- **WHAT IS BEING ASKED**:
Keep to one stretch of the data below, the lines from the one with "службу и сохранять звания и в дальнейшем" up to and including the one with "выплату, если в", and return that stretch exactly.

►

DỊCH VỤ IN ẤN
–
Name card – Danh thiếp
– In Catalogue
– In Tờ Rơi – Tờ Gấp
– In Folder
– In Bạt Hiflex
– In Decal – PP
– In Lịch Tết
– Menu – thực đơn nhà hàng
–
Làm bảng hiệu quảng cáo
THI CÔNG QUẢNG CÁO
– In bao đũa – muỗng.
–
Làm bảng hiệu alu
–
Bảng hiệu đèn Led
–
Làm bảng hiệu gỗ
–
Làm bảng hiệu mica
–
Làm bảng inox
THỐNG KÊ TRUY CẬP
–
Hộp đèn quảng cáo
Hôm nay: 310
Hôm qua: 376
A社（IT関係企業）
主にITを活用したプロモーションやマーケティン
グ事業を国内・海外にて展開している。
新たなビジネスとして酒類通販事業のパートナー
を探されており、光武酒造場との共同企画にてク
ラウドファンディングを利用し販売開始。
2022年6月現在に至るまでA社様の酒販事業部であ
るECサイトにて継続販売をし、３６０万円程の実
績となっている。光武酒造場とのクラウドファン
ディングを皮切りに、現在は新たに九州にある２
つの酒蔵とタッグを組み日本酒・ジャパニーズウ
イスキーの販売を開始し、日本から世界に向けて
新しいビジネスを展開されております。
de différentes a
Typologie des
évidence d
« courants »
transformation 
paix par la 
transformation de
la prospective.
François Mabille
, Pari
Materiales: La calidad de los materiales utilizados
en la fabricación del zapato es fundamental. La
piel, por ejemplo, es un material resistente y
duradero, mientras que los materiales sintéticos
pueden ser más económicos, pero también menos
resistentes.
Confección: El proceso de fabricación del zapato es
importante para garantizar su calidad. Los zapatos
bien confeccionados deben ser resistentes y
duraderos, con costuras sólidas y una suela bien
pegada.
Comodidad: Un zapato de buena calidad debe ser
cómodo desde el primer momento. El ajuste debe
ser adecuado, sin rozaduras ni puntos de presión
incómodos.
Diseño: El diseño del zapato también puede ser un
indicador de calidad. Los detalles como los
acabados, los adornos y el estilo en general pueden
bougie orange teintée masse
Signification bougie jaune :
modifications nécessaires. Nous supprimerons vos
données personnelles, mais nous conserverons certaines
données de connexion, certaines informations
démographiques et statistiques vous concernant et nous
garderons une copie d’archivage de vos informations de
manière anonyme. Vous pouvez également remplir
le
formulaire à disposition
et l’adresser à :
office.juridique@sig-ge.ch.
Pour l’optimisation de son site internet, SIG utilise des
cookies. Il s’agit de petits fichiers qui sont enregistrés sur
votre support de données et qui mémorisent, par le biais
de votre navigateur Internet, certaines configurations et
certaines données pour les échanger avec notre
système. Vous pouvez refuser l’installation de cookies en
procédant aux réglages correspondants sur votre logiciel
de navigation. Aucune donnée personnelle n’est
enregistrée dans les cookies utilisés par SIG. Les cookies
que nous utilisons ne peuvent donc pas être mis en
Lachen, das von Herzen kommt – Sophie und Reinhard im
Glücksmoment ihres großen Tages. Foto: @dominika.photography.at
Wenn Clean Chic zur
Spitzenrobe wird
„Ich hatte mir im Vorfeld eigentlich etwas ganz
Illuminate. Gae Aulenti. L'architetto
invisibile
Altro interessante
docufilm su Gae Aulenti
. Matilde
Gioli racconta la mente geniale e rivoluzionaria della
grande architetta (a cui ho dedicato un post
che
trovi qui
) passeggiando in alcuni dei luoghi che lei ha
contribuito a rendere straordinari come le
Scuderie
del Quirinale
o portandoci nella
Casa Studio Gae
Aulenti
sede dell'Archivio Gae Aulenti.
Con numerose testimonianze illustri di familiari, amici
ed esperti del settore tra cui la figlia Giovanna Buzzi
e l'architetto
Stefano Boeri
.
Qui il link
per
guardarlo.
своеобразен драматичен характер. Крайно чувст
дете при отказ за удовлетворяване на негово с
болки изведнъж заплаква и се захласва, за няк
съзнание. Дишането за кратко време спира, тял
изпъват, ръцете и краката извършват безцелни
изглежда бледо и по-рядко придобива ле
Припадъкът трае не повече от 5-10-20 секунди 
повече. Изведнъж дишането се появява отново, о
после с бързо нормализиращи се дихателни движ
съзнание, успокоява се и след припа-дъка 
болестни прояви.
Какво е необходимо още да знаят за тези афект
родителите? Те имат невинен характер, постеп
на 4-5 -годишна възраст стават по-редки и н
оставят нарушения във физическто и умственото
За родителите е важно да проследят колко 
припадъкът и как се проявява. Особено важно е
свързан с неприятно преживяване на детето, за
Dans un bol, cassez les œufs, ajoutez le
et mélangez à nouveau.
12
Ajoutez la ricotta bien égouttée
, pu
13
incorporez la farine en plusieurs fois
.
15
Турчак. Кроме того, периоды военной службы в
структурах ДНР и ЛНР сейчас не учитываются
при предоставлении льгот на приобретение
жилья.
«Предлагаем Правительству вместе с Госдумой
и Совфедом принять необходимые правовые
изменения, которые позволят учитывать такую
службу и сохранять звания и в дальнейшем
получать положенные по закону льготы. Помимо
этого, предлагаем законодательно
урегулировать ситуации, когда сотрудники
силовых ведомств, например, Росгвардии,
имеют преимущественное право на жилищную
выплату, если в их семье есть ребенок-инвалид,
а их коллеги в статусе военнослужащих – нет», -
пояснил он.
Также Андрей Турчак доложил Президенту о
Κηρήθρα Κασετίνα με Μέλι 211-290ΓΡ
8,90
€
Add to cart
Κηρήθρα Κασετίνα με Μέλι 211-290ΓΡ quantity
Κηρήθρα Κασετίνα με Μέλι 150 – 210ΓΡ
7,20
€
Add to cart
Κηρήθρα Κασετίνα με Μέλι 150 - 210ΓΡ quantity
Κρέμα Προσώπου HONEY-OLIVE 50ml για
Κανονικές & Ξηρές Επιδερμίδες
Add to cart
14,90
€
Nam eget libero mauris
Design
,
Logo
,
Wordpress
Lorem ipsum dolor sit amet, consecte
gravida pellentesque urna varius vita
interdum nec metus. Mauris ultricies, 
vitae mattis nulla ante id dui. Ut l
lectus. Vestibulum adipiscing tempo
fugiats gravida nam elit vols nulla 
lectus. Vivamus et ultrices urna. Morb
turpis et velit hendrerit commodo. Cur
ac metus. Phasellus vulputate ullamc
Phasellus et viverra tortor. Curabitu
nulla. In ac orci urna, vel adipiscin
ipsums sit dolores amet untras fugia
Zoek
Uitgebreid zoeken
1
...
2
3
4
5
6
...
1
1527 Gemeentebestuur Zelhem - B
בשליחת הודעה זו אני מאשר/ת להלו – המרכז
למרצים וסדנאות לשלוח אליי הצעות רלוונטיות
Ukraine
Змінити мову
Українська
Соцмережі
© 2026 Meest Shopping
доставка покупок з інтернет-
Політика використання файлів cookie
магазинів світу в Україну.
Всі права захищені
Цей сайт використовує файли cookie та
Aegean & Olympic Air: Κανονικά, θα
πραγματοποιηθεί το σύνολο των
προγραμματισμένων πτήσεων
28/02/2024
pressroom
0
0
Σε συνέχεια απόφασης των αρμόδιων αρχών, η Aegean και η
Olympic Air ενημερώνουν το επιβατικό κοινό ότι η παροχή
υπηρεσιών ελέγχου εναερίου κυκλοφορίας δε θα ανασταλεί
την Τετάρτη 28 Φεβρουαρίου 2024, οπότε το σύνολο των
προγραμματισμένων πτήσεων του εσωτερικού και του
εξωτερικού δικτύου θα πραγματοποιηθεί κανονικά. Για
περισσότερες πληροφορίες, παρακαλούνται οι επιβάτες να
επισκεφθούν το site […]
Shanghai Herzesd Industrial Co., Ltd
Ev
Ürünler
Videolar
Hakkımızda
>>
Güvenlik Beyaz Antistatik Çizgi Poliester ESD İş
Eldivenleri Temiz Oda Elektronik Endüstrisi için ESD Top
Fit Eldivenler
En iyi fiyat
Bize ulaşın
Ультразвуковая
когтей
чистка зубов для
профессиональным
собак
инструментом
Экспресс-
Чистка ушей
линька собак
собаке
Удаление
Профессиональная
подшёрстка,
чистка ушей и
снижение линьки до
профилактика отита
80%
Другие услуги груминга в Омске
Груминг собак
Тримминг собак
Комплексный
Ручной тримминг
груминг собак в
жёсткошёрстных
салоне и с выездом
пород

◄

- **SOLUTION BELOW**:
службу и сохранять звания и в дальнейшем
получать положенные по закону льготы. Помимо
этого, предлагаем законодательно
урегулировать ситуации, когда сотрудники
силовых ведомств, например, Росгвардии,
имеют преимущественное право на жилищную
выплату, если в их семье есть ребенок-инвалид,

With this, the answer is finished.